Would you give up your car to live in a better environment?
DESIGNING WITH FLUXES_a course of IAAC_Mact-2016/17
City as a service – Transformative Solutions at the Intersections of Mobility and Planning
Tutors: Francesca Arcuri, Federico Parolotto, Kathrin DiPaola, Sebastiano Scacchetti, Julius Streifeneder
Students: Federica Ciccone and Laura Marcovich

 

A neighborhood free of cars.

 

With the annual population increase, more people are living in cities; they are also becoming more mobile contributing to the mobility issues. Multiple players are continuously involved in this increasing mobility phenomenon. People and technology go hand in hand when it comes to improving transport systems and infrastructures.
Our project is a proposal for the improvement of local transportation for the neighborhood of Sants, a neighborhood that is characterized by being an important multi-scale transportation node in the network of the city of Barcelona. It shares the same urban fabric of the old towns of Barcelona, however, it differentiates by its high car flows, low pedestrian activity, parking space shortage and traffic jams.
Technology is an enabler for change, but is not the ultimate solution, we have to consider people as the center of our operations. According to experts, the goal today is to balance public space and transportation services, reduce pollution, noise, and stress. For us, the answer is to create a more walkable city.
The car-free concept comes from the definition of a place where the population relies primarily on public transport, walking, or cycling for transport within the urban area. The advantages include improvement of the quality of outdoors public life, entitlement of the public space, healthy citizens, social interaction increase, pollution reduction and noise reduction among others.
To apply this concept, we started by transforming the main car congested commercial axis Carrer de Sants that was fracturing the neighborhood fabric, into the first pedestrian street of the project.
Secondly, we assigned the same function to Carrer de la Bordeta to achieve activity in the less congested area that soon will receive many new residents in south part of the neighborhood.
We had to consider that traffic would need to be redirected and that a complementary new local mobility network would have to be implemented. Therefore, we included in the project two bus lanes for Carrer de Sants, a cyclable way for Carrer de la Bordeta, 4 centralized free parking areas for residents and workers of the neighborhood, the improvement of interchange gateways that connect to the metropolitan networks, and 4 small scale public vehicle loops that will interconnect the main polarities of the district with the inner areas of the neighborhood.
We wanted not to impose a top down pedestrianization plan for the neighborhood.
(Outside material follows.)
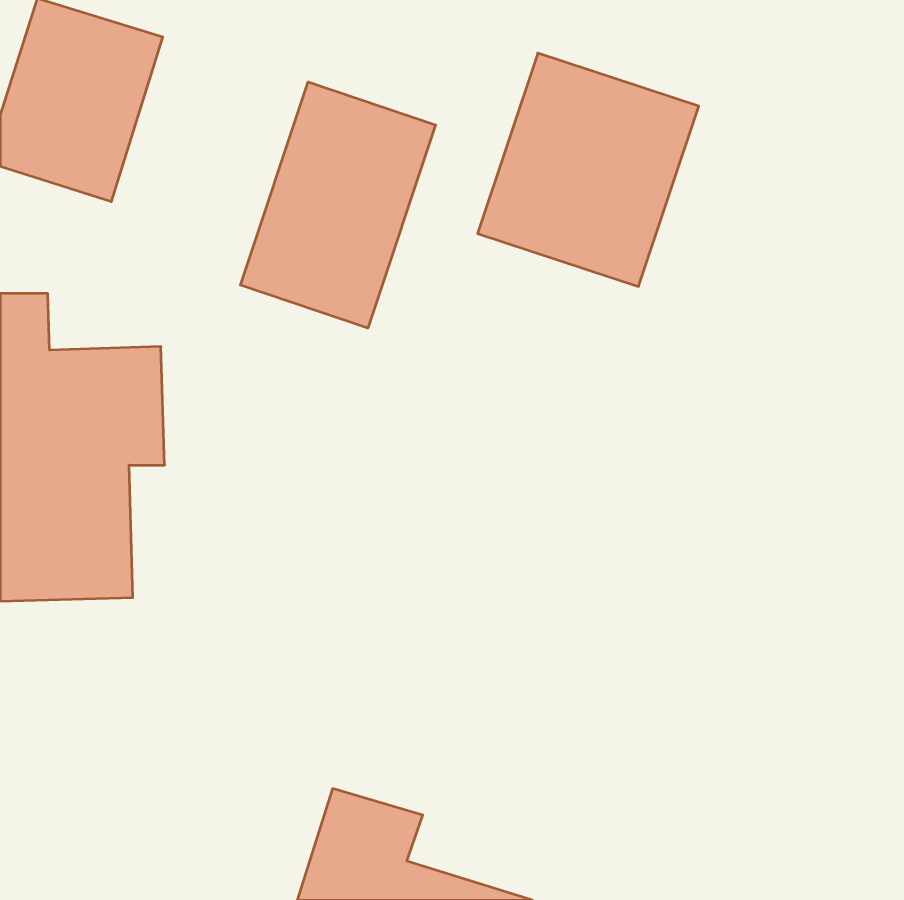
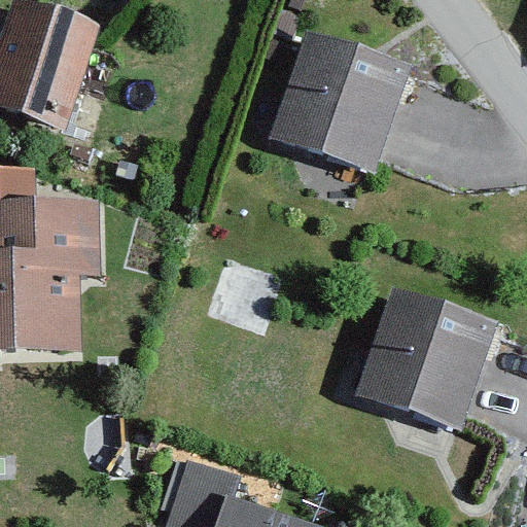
building: [240,82,436,328] -> none
building: none -> [360,288,493,432]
In 2015, Boyd Cohen, an expert in innovation and Smart Cities criteria, described the third generation of Smart Cities are the ones that include citizen co-creation. In view of the concept of citizen participation, our project became a dual function project that benefits from the overlapping between a top down and a bottom up approach.
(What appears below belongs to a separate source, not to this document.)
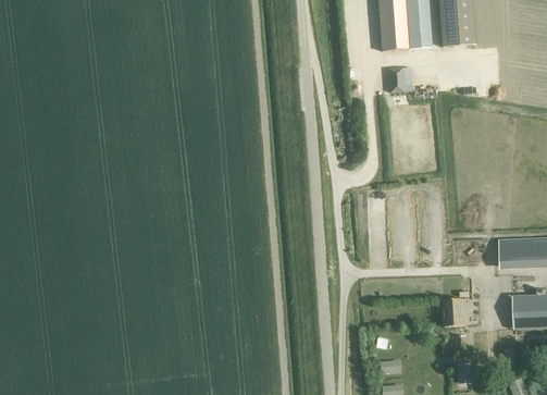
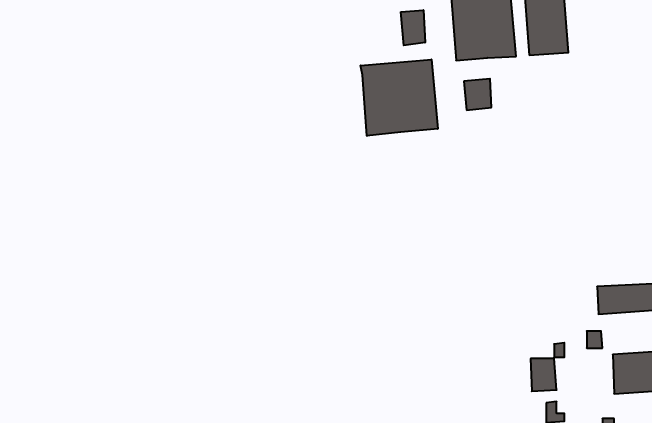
building: none -> [401,10,425,45]
building: none -> [361,59,438,136]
Working with technology would allow us to develop and app. OWN IT is a complementary vision for a Sants free of cars. An emerging plan based in the concept of bottom up that has as main focus on allowing the citizens to decide on the activities, materials and role of the intended to be liberated public space in the neighborhood. An app that would promote street ownership and access to data, environment sensors, real time street views and other mobility apps, and that would introduce dynamic infrastructures to respond to the dynamic uses of the public space.


For up scaling, we thought that the citizens should choose which other streets have the possibility to become temporarily or permanently pedestrian. Through the app, we planned for citizens to select the time and date of this pedestrianizations, and progressively have bottom up based car reduction and increased social activity.

We see these interventions not just as an opportunity to improve the transportation and the environment in the local scale, but also as an opportunity to promote and re-think a broader set of policies at the city scale.